⟨

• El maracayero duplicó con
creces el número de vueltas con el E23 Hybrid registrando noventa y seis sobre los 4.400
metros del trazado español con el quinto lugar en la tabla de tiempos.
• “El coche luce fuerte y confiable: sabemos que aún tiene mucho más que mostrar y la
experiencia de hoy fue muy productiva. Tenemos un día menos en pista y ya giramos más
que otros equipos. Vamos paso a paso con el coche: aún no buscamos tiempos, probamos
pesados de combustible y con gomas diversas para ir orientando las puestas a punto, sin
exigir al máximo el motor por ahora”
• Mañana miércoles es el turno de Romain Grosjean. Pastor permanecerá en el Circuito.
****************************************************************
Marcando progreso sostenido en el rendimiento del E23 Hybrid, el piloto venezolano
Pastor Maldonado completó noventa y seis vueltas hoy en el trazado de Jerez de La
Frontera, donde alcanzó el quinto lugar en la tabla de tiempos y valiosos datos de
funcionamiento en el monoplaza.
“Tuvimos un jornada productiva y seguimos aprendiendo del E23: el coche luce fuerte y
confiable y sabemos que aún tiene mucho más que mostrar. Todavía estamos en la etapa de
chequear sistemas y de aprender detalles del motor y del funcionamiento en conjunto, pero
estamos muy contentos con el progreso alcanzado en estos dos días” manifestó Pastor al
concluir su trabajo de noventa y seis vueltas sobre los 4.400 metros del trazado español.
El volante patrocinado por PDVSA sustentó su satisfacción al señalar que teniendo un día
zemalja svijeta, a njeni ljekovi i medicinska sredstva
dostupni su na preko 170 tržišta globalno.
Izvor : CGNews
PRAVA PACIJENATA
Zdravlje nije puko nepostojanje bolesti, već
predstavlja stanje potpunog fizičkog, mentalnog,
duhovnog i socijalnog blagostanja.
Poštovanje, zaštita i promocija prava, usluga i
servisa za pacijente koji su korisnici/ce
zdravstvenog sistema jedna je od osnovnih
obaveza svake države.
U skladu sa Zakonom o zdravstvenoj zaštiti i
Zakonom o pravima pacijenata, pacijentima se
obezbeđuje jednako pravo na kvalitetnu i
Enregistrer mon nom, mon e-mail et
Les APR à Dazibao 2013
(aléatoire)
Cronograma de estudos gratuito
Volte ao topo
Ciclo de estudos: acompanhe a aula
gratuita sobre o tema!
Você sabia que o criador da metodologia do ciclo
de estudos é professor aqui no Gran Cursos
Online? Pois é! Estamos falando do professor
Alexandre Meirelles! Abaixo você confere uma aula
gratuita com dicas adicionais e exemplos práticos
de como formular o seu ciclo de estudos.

⟩

* **WORK TASK**:
All lines from the top of the data through the line containing "mostrar y la" need to be retyped exactly, and nothing more.

* **EXERCISE RESULT**:
• El maracayero duplicó con
creces el número de vueltas con el E23 Hybrid registrando noventa y seis sobre los 4.400
metros del trazado español con el quinto lugar en la tabla de tiempos.
• “El coche luce fuerte y confiable: sabemos que aún tiene mucho más que mostrar y la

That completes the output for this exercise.